The question provokes hot debate among experts, as concerns rise that America isn't prepared for a dropoff.
If world crude-oil production hits its peak and then falls within the next five to 10 years, would America be ready? The answer is, almost certainly not.
A debate unlike anything seen since the oil embargoes of the 1970s has erupted over the future of world petroleum supplies. A chorus of experts claims that the peak in production may be approaching, and that the impact of a peak and subsequent dropoff would be devastating to the world's economies. Others insist that moment is still distant.
Some nations, including China, already appear to be taking steps to lock in future oil supplies from the Middle East, Africa, Central Asia, Canada, and South America.
The risks of future oil shortages are huge.
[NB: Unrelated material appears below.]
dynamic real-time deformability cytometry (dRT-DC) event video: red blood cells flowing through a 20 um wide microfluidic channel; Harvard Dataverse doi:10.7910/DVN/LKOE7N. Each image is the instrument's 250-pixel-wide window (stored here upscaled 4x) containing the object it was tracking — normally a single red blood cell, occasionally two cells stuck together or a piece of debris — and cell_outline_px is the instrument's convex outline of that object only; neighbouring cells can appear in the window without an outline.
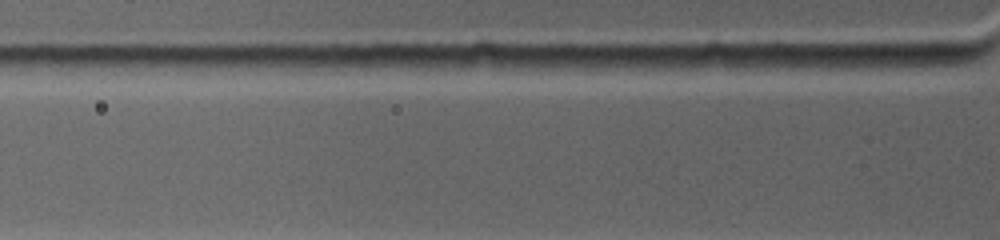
{"species": "common noctule bat (a hibernating species)", "species_latin": "Nyctalus noctula", "temperature_condition": "warm", "stored_images_in_passage": 2, "camera_frame_rate_fps": 4500, "um_per_image_px": 0.085, "animal": {"sex": "female", "body_mass_g": 19.0, "forearm_length_mm": 53.3}, "frame": {"image": 1, "passage_image": 2, "time_ms": 0.222, "image_size_px": [1000, 240], "cell_outline_px": [[880, 60], [872, 64], [852, 68], [792, 72], [764, 72], [756, 68], [756, 64], [776, 56], [880, 56]], "centroid_in_image_um": [69.18, 5.37], "position_along_channel_um": 56.6, "area_um2": 11.33}}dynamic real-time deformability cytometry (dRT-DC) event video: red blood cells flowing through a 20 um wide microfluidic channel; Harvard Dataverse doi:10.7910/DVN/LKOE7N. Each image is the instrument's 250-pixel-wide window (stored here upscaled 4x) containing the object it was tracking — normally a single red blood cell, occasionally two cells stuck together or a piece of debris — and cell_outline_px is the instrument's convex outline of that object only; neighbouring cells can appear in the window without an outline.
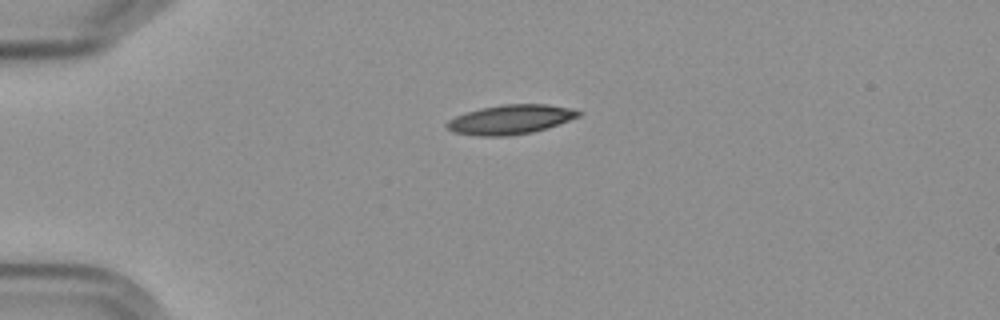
{"species": "Egyptian fruit bat (a non-hibernating species)", "species_latin": "Rousettus aegyptiacus", "temperature_condition": "cold", "stored_images_in_passage": 44, "camera_frame_rate_fps": 3000, "um_per_image_px": 0.085, "frame": {"image": 1, "passage_image": 1, "time_ms": 0.0, "image_size_px": [1000, 320], "cell_outline_px": [[580, 116], [548, 128], [532, 132], [508, 136], [480, 136], [452, 132], [444, 124], [448, 120], [464, 112], [480, 108], [504, 104], [548, 104], [568, 108], [580, 112]], "centroid_in_image_um": [43.35, 10.16], "position_along_channel_um": 41.7, "area_um2": 22.54}}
As if to illustrate that point, the temporary ripple in supplies after hurricane Katrina sent gasoline prices in the US to record levels.
Experts' views on future oil supplies are divided into two major groups - the optimists and the pessimists, David Greene of Oak Ridge National Laboratory said at a recent oil-supply workshop sponsored by the National Academies. On this topic, he said, "the only unbiased opinion is an uninformed opinion."
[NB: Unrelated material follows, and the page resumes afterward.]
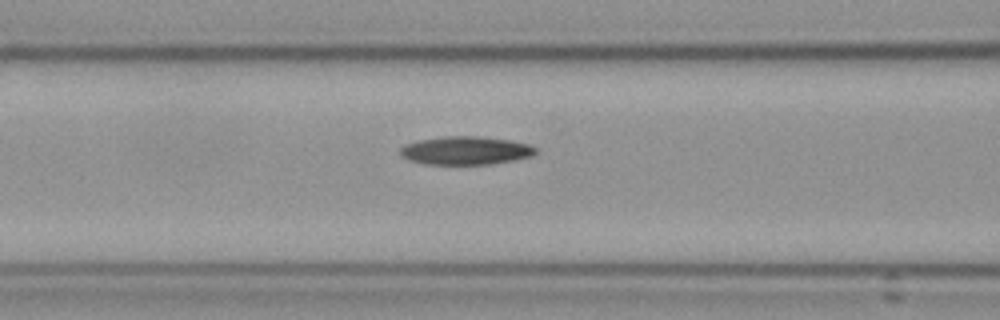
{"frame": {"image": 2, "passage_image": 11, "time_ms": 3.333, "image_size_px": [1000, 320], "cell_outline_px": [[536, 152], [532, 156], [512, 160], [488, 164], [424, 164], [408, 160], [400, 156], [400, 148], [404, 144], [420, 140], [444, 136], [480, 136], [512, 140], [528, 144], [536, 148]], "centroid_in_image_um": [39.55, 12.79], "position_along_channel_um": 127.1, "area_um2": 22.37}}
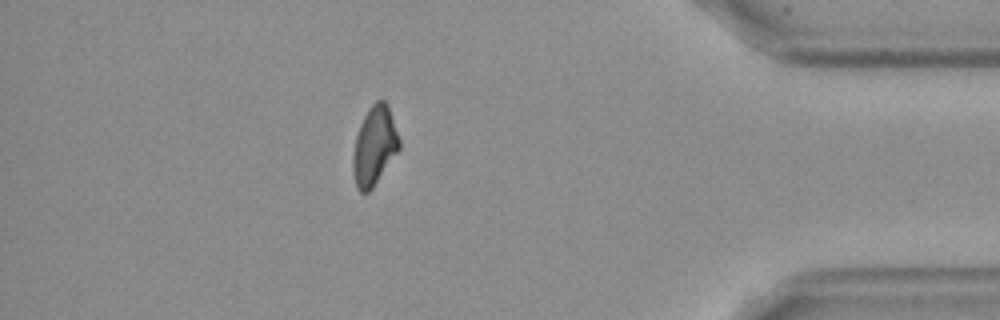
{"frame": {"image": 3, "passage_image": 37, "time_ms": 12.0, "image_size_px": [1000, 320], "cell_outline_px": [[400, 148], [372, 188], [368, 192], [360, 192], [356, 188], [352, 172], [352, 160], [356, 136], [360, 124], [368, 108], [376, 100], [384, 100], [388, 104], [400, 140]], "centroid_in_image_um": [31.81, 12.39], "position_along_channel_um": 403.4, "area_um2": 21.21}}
Pessimists predict the world's output of conventional oil will top out within the next few years at about 100 million barrels a day (m.b.d.) and then decline - perhaps by as much as 8 percent a year.
Optimists contend that there is plenty of oil, particularly in the Middle East, and output will meet worldwide demand through at least 2030.
All sides agree that oil is a finite resource, and that it is vital to know which side is right. But the lack of public data makes that assessment difficult.
At the meeting here, dozens of energy analysts from federal agencies, big and small oil companies, universities, and the Organization of Petroleum Exporting Countries (OPEC) debated salient points concerning the world oil outlook:
• The exact time of a worldwide oil peak is unpredictable, but could happen soon. Once production peaks and begins to fall, it could precipitate a global depression, widespread starvation, high unemployment, and even war.
• If nations are not prepared, prices for crude oil after a peak could rise to hundreds of dollars a barrel, and gasoline could climb to $10 or more a gallon.
• Mitigating the effects of an oil peak would take decades, even for advanced societies like the United States, Japan, and the European Union. Standards of living could plunge.
• Undeveloped nations could be devastated as heating oil, fertilizer, gasoline, and other petroleum products became unaffordable. More than 1 billion people could be put at risk.
Participants emphasized that repercussions from a downturn in production would last decades.
One point of general agreement is that oil output in non-OPEC countries is likely to peak soon after 2010. If this occurs, OPEC's control over supply and price would rise.